The Value of New Domains
Ecommerce can mean a number of different things to different people. It can mean the infrastructure that supports an etailer, to the actual process of payment using your credit or debit card online and everything in between. This could be distilled further to mean anything online that has the capacity to generate revenue, be it shopping cart software, business process design, the digital or physical product or the value of the domain name itself.
Marketing trends reported in 2009 that the Internet Corporation for Assigned Names and Numbers (ICANN) was starting to accept bids (starting at around $180,000) for one-off suffix names. This meant that a company or organisation could purchase .jobs or .car instead of .com. The difference here is that you would purchase this "Super Domain" and you would be the only organisation entitled to use the suffix. This means that root names based on company name or area of business could facilitate brand domination, more intuitively driving traffic to a central portal.
With last week's historic announcement that ICANN has made the first non Latin character domain names live, it will be interesting to see how this impacts on this concept of "super domains". Will companies buy their super domain in a number of languages ? It may depend upon how generic suffixes such as .car or.jobs translate into new domains in Arabic, and whether this would have the same impact. For a company suffix such as .sony, this may not be as relevant an issue as they may wish not to dilute the impact of the brand name. It may also impact on trademarks which can be domain names themselves, and of course the laws maybe be different in relation to rights in relation to the country and continent.

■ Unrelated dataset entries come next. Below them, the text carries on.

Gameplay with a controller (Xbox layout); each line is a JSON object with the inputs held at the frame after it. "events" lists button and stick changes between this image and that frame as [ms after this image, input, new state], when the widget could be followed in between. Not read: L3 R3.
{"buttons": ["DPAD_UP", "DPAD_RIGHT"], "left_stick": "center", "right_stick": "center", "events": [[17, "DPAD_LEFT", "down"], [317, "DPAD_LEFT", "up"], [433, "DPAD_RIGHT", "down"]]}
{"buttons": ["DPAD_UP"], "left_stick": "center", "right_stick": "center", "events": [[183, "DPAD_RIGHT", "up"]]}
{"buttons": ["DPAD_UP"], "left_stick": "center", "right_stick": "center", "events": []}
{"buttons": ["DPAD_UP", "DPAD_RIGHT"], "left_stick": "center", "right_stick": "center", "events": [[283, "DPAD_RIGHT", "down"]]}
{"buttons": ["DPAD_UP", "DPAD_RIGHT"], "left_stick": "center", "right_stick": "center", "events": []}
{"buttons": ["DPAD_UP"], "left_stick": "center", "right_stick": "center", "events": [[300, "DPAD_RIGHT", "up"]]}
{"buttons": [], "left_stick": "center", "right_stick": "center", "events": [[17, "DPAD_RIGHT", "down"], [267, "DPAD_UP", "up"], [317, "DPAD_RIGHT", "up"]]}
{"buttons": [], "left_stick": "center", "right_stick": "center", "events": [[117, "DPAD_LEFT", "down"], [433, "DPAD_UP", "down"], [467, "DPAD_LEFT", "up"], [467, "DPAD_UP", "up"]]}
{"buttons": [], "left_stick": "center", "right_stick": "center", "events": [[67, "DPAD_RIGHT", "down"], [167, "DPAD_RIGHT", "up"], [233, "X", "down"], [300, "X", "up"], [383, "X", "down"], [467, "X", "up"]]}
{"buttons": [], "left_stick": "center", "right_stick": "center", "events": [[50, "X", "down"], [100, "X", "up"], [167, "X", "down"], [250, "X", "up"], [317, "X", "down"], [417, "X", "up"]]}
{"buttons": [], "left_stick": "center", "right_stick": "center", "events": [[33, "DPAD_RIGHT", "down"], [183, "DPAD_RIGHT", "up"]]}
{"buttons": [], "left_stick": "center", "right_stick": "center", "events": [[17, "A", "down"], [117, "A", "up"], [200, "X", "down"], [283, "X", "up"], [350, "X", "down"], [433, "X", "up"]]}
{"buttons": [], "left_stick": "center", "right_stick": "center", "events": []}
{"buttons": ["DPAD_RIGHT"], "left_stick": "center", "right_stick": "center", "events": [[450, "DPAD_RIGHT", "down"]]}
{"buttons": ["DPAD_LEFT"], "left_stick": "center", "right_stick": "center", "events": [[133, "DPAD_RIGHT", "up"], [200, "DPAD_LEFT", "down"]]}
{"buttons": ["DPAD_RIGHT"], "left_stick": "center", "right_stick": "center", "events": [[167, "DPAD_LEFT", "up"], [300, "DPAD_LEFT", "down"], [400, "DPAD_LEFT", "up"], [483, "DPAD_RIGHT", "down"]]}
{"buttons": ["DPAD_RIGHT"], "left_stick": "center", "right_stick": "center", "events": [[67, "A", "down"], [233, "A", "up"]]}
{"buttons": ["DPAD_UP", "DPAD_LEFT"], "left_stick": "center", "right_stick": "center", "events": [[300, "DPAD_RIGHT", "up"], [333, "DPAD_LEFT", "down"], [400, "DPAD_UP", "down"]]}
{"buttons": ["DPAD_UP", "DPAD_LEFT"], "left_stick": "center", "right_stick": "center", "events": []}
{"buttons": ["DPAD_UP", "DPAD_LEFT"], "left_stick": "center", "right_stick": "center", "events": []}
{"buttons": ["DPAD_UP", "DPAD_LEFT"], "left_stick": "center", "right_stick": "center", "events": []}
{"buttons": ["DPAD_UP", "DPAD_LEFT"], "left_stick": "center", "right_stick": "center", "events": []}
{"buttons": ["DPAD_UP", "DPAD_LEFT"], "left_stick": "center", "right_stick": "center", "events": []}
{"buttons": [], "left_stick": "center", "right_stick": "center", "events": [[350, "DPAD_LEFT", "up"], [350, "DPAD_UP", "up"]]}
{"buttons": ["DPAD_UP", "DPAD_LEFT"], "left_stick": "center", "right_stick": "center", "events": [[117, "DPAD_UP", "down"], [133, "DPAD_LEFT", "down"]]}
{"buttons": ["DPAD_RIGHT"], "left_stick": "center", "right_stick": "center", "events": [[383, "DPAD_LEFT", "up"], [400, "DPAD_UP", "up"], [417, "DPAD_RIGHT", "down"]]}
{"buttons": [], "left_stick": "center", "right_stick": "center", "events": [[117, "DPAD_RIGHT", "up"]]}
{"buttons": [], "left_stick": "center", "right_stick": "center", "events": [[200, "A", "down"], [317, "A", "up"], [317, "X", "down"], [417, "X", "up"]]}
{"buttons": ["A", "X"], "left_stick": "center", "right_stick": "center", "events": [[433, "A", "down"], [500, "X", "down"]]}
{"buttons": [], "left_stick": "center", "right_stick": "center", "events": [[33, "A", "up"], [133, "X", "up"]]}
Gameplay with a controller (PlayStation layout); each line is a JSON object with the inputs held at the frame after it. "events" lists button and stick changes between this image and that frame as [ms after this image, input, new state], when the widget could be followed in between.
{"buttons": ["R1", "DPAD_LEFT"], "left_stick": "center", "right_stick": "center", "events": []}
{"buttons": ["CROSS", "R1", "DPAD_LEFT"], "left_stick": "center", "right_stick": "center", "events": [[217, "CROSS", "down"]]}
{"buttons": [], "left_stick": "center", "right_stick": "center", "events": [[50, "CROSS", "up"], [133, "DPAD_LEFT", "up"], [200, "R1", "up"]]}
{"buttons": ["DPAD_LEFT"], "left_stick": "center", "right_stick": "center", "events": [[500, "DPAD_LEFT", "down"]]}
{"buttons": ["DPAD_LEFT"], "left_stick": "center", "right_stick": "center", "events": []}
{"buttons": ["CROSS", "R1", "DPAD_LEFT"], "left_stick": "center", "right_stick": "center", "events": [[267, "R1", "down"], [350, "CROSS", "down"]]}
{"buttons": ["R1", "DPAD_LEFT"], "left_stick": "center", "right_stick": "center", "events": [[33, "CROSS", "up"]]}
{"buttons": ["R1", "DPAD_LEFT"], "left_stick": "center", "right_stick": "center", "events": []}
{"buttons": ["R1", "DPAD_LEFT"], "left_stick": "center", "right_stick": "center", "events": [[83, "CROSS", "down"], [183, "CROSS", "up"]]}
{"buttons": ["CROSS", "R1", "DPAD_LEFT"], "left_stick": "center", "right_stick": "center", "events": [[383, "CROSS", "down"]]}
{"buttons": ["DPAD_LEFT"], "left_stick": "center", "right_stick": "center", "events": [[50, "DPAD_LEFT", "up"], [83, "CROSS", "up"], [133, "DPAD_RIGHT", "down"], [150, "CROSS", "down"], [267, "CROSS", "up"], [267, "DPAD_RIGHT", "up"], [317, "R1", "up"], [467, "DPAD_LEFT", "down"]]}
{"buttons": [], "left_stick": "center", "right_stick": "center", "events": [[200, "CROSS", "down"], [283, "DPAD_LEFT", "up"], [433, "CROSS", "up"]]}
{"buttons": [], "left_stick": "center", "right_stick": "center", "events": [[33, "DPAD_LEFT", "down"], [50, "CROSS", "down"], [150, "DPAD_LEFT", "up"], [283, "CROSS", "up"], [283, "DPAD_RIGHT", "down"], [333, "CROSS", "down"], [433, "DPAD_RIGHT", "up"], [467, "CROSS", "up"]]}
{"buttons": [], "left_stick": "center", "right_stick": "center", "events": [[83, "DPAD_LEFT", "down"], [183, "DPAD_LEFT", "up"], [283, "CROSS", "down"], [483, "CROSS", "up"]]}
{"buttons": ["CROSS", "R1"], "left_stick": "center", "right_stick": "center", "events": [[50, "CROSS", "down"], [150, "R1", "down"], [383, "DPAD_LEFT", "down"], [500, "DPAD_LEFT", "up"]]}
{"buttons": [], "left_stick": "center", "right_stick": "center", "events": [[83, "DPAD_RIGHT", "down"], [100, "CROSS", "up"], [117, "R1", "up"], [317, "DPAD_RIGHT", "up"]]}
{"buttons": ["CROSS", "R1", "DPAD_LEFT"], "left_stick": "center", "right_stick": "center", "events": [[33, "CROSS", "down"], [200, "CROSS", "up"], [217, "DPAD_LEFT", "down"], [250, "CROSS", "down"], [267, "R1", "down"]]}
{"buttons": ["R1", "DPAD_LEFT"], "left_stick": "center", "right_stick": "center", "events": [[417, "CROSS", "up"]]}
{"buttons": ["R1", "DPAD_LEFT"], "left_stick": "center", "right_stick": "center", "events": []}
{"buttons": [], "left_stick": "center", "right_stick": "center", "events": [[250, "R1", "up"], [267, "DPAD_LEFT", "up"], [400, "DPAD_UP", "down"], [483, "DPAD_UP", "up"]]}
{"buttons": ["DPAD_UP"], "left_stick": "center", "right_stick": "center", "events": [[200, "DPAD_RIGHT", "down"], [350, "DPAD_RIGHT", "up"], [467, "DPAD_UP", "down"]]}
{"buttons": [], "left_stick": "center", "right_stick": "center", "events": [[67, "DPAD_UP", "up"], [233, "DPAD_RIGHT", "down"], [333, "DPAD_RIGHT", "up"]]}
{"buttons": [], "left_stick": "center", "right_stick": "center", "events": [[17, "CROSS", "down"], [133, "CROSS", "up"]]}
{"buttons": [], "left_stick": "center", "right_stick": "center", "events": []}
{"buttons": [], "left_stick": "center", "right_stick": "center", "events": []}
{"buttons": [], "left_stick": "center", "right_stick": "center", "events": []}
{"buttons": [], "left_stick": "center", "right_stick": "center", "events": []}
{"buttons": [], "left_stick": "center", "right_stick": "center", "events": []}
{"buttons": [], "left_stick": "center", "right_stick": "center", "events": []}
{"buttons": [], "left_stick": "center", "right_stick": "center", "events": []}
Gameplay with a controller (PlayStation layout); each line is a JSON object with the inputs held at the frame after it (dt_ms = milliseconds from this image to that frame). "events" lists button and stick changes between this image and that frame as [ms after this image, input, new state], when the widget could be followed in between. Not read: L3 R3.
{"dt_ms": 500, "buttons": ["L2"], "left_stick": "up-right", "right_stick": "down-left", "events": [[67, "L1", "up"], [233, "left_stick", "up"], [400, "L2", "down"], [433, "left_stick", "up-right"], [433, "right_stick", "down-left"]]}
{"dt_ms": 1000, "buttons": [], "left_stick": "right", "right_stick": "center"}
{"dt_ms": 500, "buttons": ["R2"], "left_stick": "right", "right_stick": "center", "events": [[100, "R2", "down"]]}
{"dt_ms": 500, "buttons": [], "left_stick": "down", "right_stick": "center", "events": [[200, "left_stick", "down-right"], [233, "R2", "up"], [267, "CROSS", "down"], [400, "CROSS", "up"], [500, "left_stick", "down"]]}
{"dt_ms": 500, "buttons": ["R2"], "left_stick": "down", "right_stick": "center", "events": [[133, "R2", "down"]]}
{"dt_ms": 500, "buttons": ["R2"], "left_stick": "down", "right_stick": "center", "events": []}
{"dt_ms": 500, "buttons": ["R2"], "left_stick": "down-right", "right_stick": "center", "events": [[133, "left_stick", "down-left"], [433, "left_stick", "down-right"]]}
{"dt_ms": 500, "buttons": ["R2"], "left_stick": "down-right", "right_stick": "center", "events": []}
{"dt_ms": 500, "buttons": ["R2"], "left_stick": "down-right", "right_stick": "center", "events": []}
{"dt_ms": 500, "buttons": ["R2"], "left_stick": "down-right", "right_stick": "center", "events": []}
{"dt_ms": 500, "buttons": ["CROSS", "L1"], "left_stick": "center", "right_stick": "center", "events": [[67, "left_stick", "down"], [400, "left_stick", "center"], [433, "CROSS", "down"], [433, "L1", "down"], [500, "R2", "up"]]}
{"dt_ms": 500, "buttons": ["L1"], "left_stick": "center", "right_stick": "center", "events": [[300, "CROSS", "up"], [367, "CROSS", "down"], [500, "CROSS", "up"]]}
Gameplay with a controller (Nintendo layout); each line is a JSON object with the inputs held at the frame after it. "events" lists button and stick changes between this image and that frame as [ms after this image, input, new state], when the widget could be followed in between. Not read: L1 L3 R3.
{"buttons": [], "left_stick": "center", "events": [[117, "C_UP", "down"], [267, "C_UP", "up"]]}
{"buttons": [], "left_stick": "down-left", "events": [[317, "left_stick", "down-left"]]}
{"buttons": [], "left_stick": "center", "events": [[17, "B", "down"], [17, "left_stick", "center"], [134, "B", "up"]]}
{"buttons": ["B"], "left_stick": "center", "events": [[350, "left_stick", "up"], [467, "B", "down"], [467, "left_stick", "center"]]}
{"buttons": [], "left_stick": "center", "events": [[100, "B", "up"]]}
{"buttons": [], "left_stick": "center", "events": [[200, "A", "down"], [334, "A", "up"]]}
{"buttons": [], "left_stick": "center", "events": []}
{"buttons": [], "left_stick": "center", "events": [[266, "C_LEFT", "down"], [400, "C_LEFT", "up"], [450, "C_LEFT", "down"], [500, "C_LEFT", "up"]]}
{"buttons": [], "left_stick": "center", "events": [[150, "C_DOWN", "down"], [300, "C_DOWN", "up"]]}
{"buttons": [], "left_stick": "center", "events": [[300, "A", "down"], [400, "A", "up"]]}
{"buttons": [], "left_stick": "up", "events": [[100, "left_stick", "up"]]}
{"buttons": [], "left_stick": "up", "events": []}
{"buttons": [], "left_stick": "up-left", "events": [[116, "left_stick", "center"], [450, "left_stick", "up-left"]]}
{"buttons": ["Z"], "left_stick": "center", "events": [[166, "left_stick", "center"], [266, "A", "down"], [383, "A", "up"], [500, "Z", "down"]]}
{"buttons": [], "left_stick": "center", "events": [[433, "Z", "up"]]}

A side effect of new Chinese and Arabic domain names, could be increased translation software sales, to make these sites and their content available to the full range of the English and Latin character search engines. Or will this mean that web content becomes "siloed" based on language - see the Google search in Arabic where the sites are in Arabic but the domains are still in English to see how this currently works. Will this be the sole change ? I think it more likely that support for non-Latin for domain names will not only drive an increased level of ecommerce, but unearth new relationships between information and knowledge that may not be solely linguistic.